Il provient, cet homme blanchissant, d’un petit garçon de six ans, qui suivait les musiciens mendiants quand ils traversaient notre village. Il suivit un clarinettiste borgne jusqu’à Saints – quatre kilomètres – et quand il revint, ma mère faisait sonder les puits du pays. Il écouta avec bonté les reproches et les plaintes, car il se fâchait rarement.

Quand il en eut fini avec les alarmes maternelles, il alla au piano, et joua fidèlement tous les airs du clarinettiste, qu’il enrichit de petites harmonies simples, fort correctes.

Ainsi faisait-il des airs du manège forain, à la Quasi-modo, et de toutes les musiques, qu’il captait comme des messages volants.

– Il faudra, disait ma mère, qu’il travaille le mécanisme et l’harmonie.

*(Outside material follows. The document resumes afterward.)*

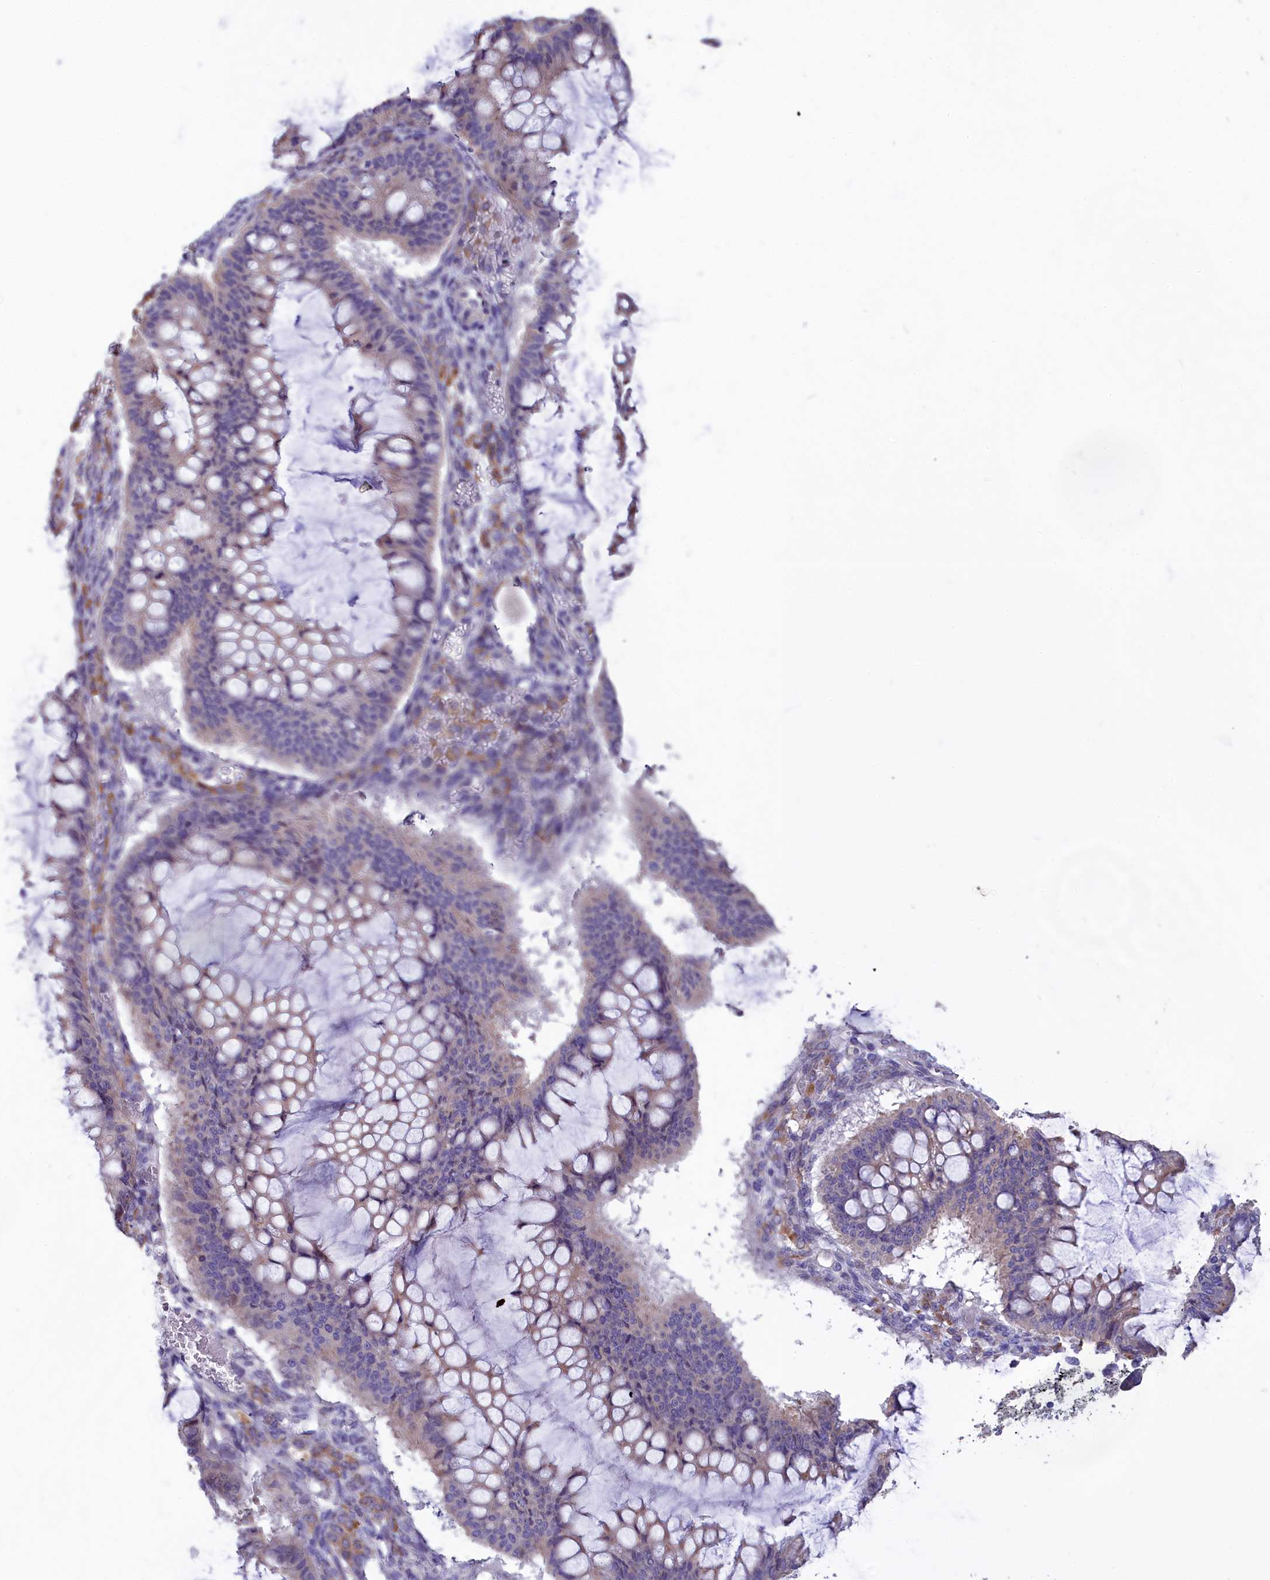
{"staining": {"intensity": "moderate", "quantity": "<25%", "location": "cytoplasmic/membranous"}, "tissue": "ovarian cancer", "cell_type": "Tumor cells", "image_type": "cancer", "snomed": [{"axis": "morphology", "description": "Cystadenocarcinoma, mucinous, NOS"}, {"axis": "topography", "description": "Ovary"}], "caption": "Protein expression analysis of human ovarian cancer reveals moderate cytoplasmic/membranous expression in about <25% of tumor cells.", "gene": "CYP2U1", "patient": {"sex": "female", "age": 73}}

Il est encore plus doué que l’aîné. Il deviendrait un artiste… Qui sait ?

Elle croyait encore, quand il avait six ans, qu’elle pouvait quelque chose pour lui, – ou contre lui. Un petit garçon si inoffensif !… Sauf son aptitude à disparaître, que pouvait-elle lui reprocher ? Bref de taille, vif, très bien équilibré, il cessait miraculeusement d’être présent. Où le joindre ? Les aires préférées des petits garçons ordinaires ne l’avaient pas même vu passer, ni la patinoire, ni la Place du Grand-Jeu damée par les pieds d’enfants. Mais plutôt dans la vieille glacière du château, souterrain tronqué qui datait de quatre siècles, ou dans la boîte de l’horloge de ville, place du Marché, ou bien enchaîné aux pas de l’accordeur de pianos qui venait une fois l’an du chef-lieu et donnait ses soins aux quatre « instruments » de notre village. « Quel instrument avez-vous ? » « Madame Vallée va échanger son instrument… » « L’instrument de Mlle Philippon est bien fatigué ! »

J’avoue qu’en ma mémoire le mot « instrument » appelle encore, à l’exclusion de toutes les autres images, celle d’un édifice d’acajou conservé dans l’ombre des salons provinciaux et brandissant, comme un autel, des bras de bronze et des cires vertes…

Oui, un petit garçon si inoffensif, qui n’exigeait rien, sauf un soir…

– Je voudrais deux sous de pruneaux et deux sous de noisettes, dit-il.

– Les épiceries sont fermées, répondit ma mère. Dors, tu en auras demain.

– Je voudrais deux sous de pruneaux et deux sous de noisettes, redemanda, le lendemain soir, le doux petit garçon.

– Et pourquoi ne les as-tu pas achetés dans la journée ? se récria ma mère impatientée. Va te coucher !

Cinq soirs, dix soirs ramenèrent la même taquinerie, et ma mère montra bien qu’elle était une mère singulière. Car elle ne fessa pas l’obstiné, qui espérait peut-être qu’on le fesserait, ou qui escomptait seulement une explosion maternelle, les cris des nerfs à bout, les malédictions, un nocturne tumulte qui retarderait le coucher…

Un soir après d’autres soirs, il prépara sa figure quotidienne d’enfant buté, le son modéré de sa voix :

– Maman ?…

– Oui, dit maman.

– Maman, je voudrais…

– Les voici, dit-elle.

Elle se leva, aveignit dans l’insondable placard, près de la cheminée, deux sacs grands comme des nouveau-nés, les posa à terre de chaque côté de son petit garçon, et ajouta :

– Quand il n’y en aura plus, tu en achèteras d’autres.

Il la regardait d’en bas, offensé et pâle sous ses cheveux noirs.

– C’est pour toi, prends, insista ma mère.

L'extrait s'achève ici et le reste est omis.